++++ Records provided ++++

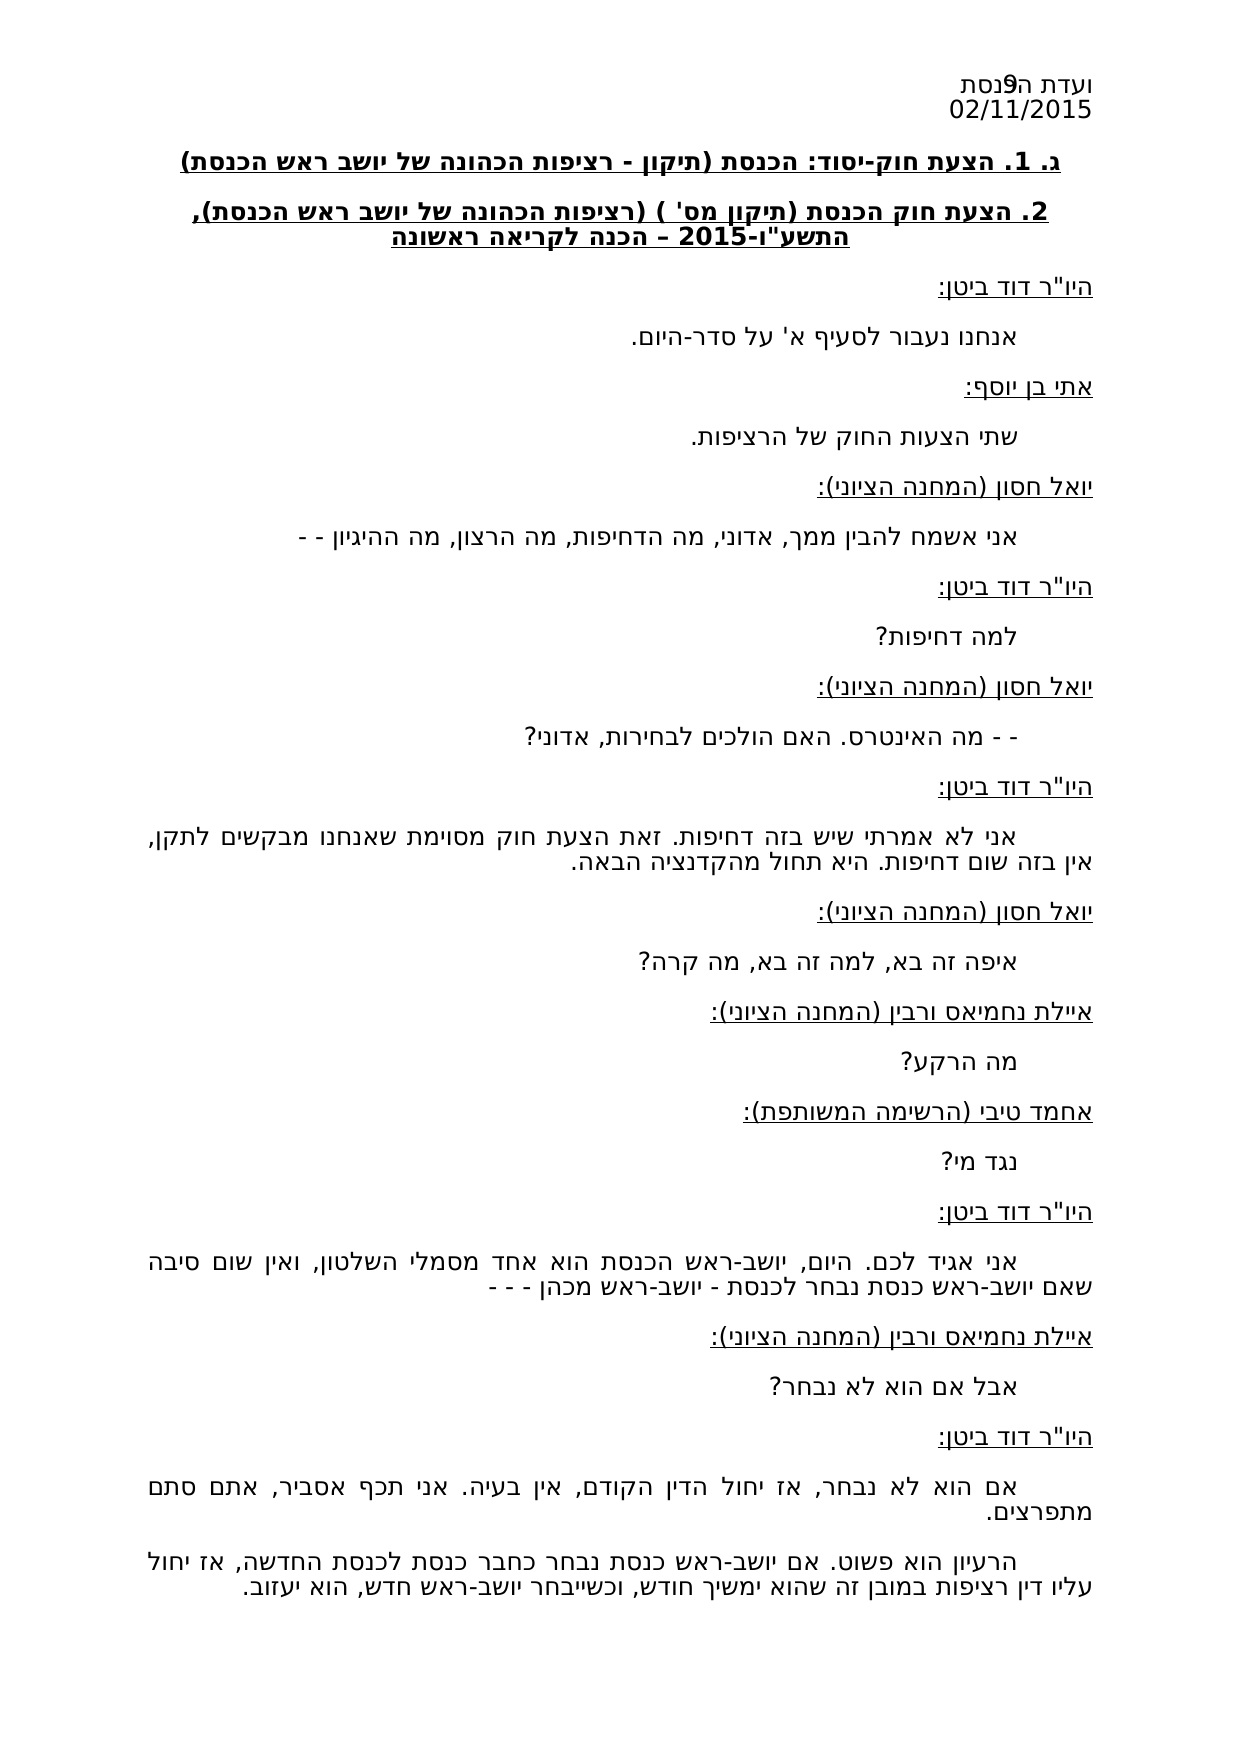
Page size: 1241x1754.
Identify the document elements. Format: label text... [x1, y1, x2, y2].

text מה הרקע? [147, 1050, 1093, 1075]
text נגד מי? [147, 1150, 1093, 1175]
text היו"ר דוד ביטן: [147, 1425, 1093, 1450]
text אתי בן יוסף: [147, 375, 1093, 400]
text אם הוא לא נבחר, אז יחול הדין הקודם, אין בעיה. אני תכף אסביר, אתם סתם מתפרצים. [147, 1475, 1093, 1525]
text אנחנו נעבור לסעיף א' על סדר-היום. [147, 325, 1093, 350]
text אבל אם הוא לא נבחר? [147, 1375, 1093, 1400]
text אחמד טיבי (הרשימה המשותפת): [147, 1100, 1093, 1125]
text למה דחיפות? [147, 625, 1093, 650]
text אני אגיד לכם. היום, יושב-ראש הכנסת הוא אחד מסמלי השלטון, ואין שום סיבה שאם יושב-ראש כנסת נבחר לכנסת - יושב-ראש מכהן - - - [147, 1250, 1093, 1300]
text היו"ר דוד ביטן: [147, 575, 1093, 600]
text - - מה האינטרס. האם הולכים לבחירות, אדוני? [147, 725, 1093, 750]
text אני אשמח להבין ממך, אדוני, מה הדחיפות, מה הרצון, מה ההיגיון - - [147, 525, 1093, 550]
text היו"ר דוד ביטן: [147, 775, 1093, 800]
text יואל חסון (המחנה הציוני): [147, 675, 1093, 700]
text אני לא אמרתי שיש בזה דחיפות. זאת הצעת חוק מסוימת שאנחנו מבקשים לתקן, אין בזה שום דחיפות. היא תחול מהקדנציה הבאה. [147, 825, 1093, 875]
text יואל חסון (המחנה הציוני): [147, 475, 1093, 500]
text ג. 1. הצעת חוק-יסוד: הכנסת (תיקון - רציפות הכהונה של יושב ראש הכנסת) [147, 150, 1093, 175]
text איפה זה בא, למה זה בא, מה קרה? [147, 950, 1093, 975]
text 2. הצעת חוק הכנסת (תיקון מס' ) (רציפות הכהונה של יושב ראש הכנסת), התשע"ו-2015 – הכנה לקריאה ראשונה [147, 200, 1093, 250]
text יואל חסון (המחנה הציוני): [147, 900, 1093, 925]
text היו"ר דוד ביטן: [147, 1200, 1093, 1225]
text איילת נחמיאס ורבין (המחנה הציוני): [147, 1000, 1093, 1025]
text איילת נחמיאס ורבין (המחנה הציוני): [147, 1325, 1093, 1350]
text הרעיון הוא פשוט. אם יושב-ראש כנסת נבחר כחבר כנסת לכנסת החדשה, אז יחול עליו דין רציפות במובן זה שהוא ימשיך חודש, וכשייבחר יושב-ראש חדש, הוא יעזוב. [147, 1550, 1093, 1600]
text שתי הצעות החוק של הרציפות. [147, 425, 1093, 450]
text היו"ר דוד ביטן: [147, 275, 1093, 300]
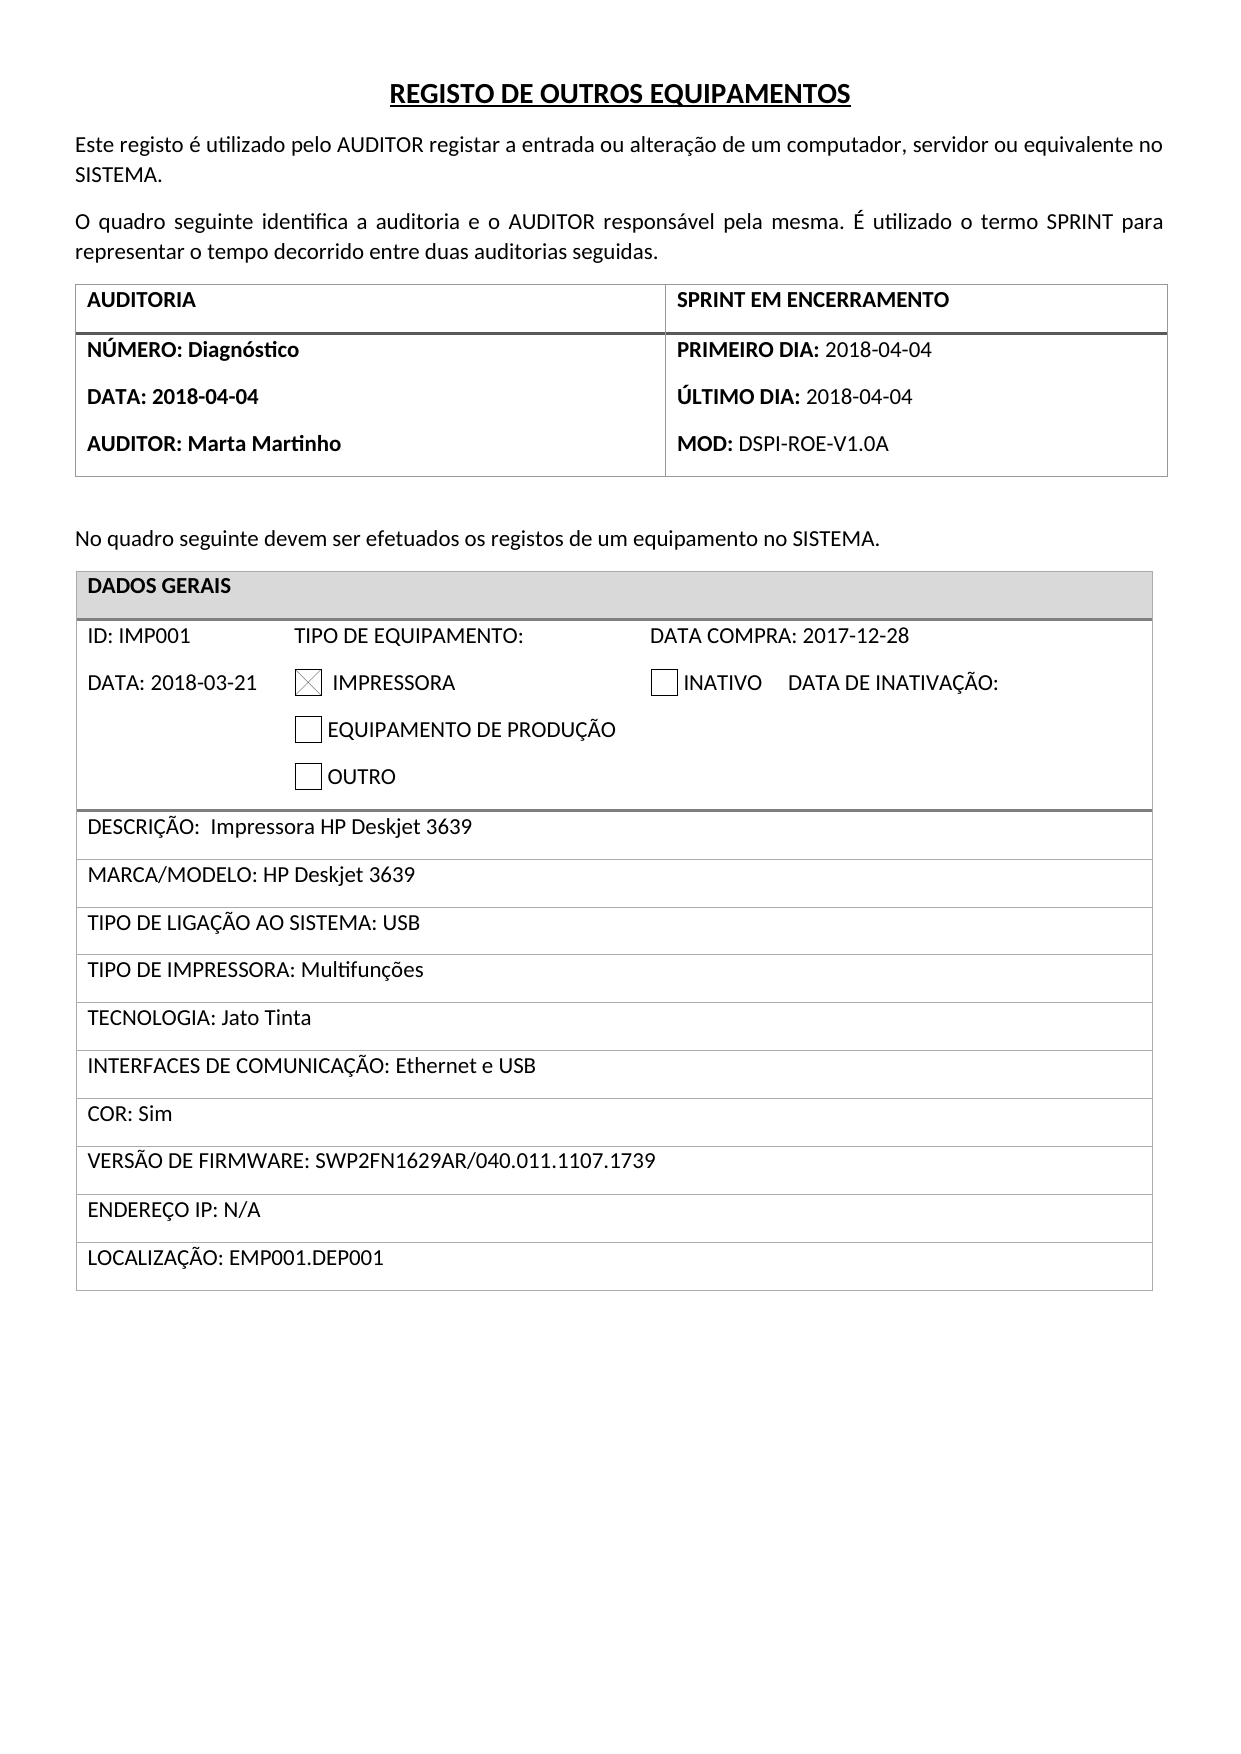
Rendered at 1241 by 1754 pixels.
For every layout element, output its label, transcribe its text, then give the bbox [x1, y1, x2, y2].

text Este registo é utilizado pelo AUDITOR registar a entrada ou alteração de um computador, servidor ou equivalente no SISTEMA. [75, 130, 1165, 188]
table_header AUDITORIA [76, 285, 665, 332]
table_cell DESCRIÇÃO: Impressora HP Deskjet 3639 [77, 812, 1152, 859]
table_cell COR: Sim [77, 1099, 1152, 1146]
table_cell LOCALIZAÇÃO: EMP001.DEP001 [77, 1243, 1152, 1289]
table_cell TECNOLOGIA: Jato Tinta [77, 1003, 1152, 1050]
text REGISTO DE OUTROS EQUIPAMENTOS [75, 75, 1165, 111]
table_cell MARCA/MODELO: HP Deskjet 3639 [77, 860, 1152, 907]
table_cell TIPO DE EQUIPAMENTO: IMPRESSORA EQUIPAMENTO DE PRODUÇÃO OUTRO [283, 621, 639, 809]
text No quadro seguinte devem ser efetuados os registos de um equipamento no SISTEMA. [75, 524, 1165, 552]
table_cell DATA COMPRA: 2017-12-28 INATIVO DATA DE INATIVAÇÃO: [639, 621, 1152, 809]
table_cell ENDEREÇO IP: N/A [77, 1195, 1152, 1242]
table_cell INTERFACES DE COMUNICAÇÃO: Ethernet e USB [77, 1051, 1152, 1098]
table_cell ID: IMP001 DATA: 2018-03-21 [77, 621, 283, 809]
text O quadro seguinte identifica a auditoria e o AUDITOR responsável pela mesma. É utilizado o termo SPRINT para representar o tempo decorrido entre duas auditorias seguidas. [75, 207, 1165, 265]
table_cell NÚMERO: Diagnóstico DATA: 2018-04-04 AUDITOR: Marta Martinho [76, 335, 665, 476]
table_cell VERSÃO DE FIRMWARE: SWP2FN1629AR/040.011.1107.1739 [77, 1147, 1152, 1193]
table_header SPRINT EM ENCERRAMENTO [666, 285, 1167, 332]
table_cell TIPO DE LIGAÇÃO AO SISTEMA: USB [77, 908, 1152, 954]
table_cell TIPO DE IMPRESSORA: Multifunções [77, 955, 1152, 1002]
table_cell PRIMEIRO DIA: 2018-04-04 ÚLTIMO DIA: 2018-04-04 MOD: DSPI-ROE-V1.0A [666, 335, 1167, 476]
table_header DADOS GERAIS [77, 572, 1152, 618]
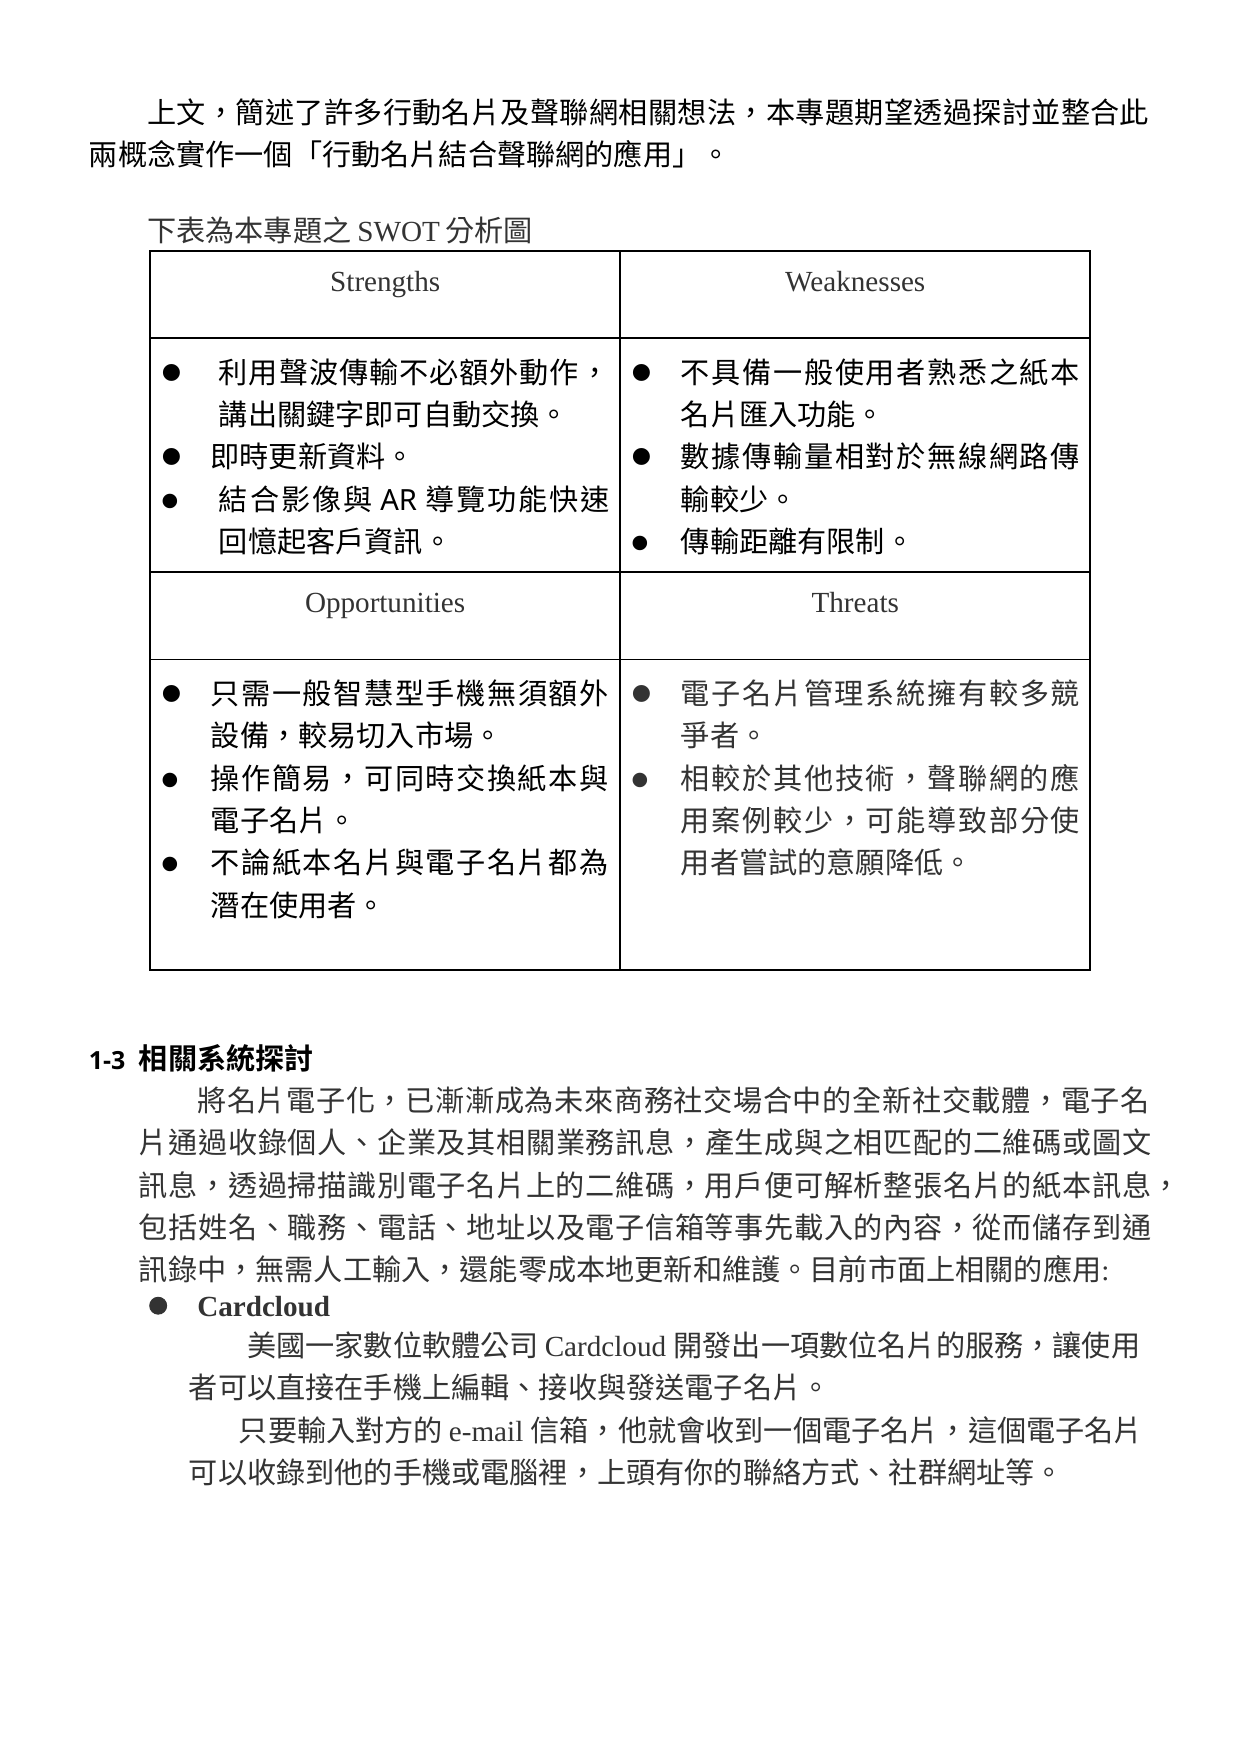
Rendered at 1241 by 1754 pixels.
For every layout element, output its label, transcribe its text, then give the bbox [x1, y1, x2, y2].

table_cell 不具備一般使用者熟悉之紙本名片匯入功能。 數據傳輸量相對於無線網路傳輸較少。 傳輸距離有限制。 [621, 339, 1089, 571]
table_cell 利用聲波傳輸不必額外動作，講出關鍵字即可自動交換。 即時更新資料。 結合影像與AR導覽功能快速回憶起客戶資訊。 [151, 339, 619, 571]
table_cell 只需一般智慧型手機無須額外設備，較易切入市場。 操作簡易，可同時交換紙本與電子名片。 不論紙本名片與電子名片都為潛在使用者。 [151, 660, 619, 969]
table_header Weaknesses [621, 252, 1089, 337]
table_cell Threats [621, 573, 1089, 658]
list 相關系統探討 [89, 1035, 1152, 1077]
text 上文，簡述了許多行動名片及聲聯網相關想法，本專題期望透過探討並整合此兩概念實作一個「行動名片結合聲聯網的應用」。 [89, 89, 1152, 174]
table_cell 電子名片管理系統擁有較多競爭者。 相較於其他技術，聲聯網的應用案例較少，可能導致部分使用者嘗試的意願降低。 [621, 660, 1089, 969]
text 下表為本專題之SWOT分析圖 [89, 208, 1152, 250]
table_header Strengths [151, 252, 619, 337]
text 只要輸入對方的e-mail 信箱，他就會收到一個電子名片，這個電子名片可以收錄到他的手機或電腦裡，上頭有你的聯絡方式、社群網址等。 [189, 1407, 1152, 1492]
text 美國一家數位軟體公司Cardcloud 開發出一項數位名片的服務，讓使用者可以直接在手機上編輯、接收與發送電子名片。 [189, 1323, 1152, 1407]
table_cell Opportunities [151, 573, 619, 658]
list Cardcloud [147, 1289, 1152, 1323]
text 將名片電子化，已漸漸成為未來商務社交場合中的全新社交載體，電子名片通過收錄個人、企業及其相關業務訊息，產生成與之相匹配的二維碼或圖文訊息，透過掃描識別電子名片上的二維碼，用戶便可解析整張名片的紙本訊息，包括姓名、職務、電話、地址以及電子信箱等事先載入的內容，從而儲存到通訊錄中，無需人工輸入，還能零成本地更新和維護。目前市面上相關的應用: [139, 1077, 1152, 1289]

++++

From the data above, pick out each line containing "יואל" and copy it.

text יואל חסון (המחנה הציוני): [147, 675, 1093, 700]
text יואל חסון (המחנה הציוני): [147, 475, 1093, 500]
text יואל חסון (המחנה הציוני): [147, 900, 1093, 925]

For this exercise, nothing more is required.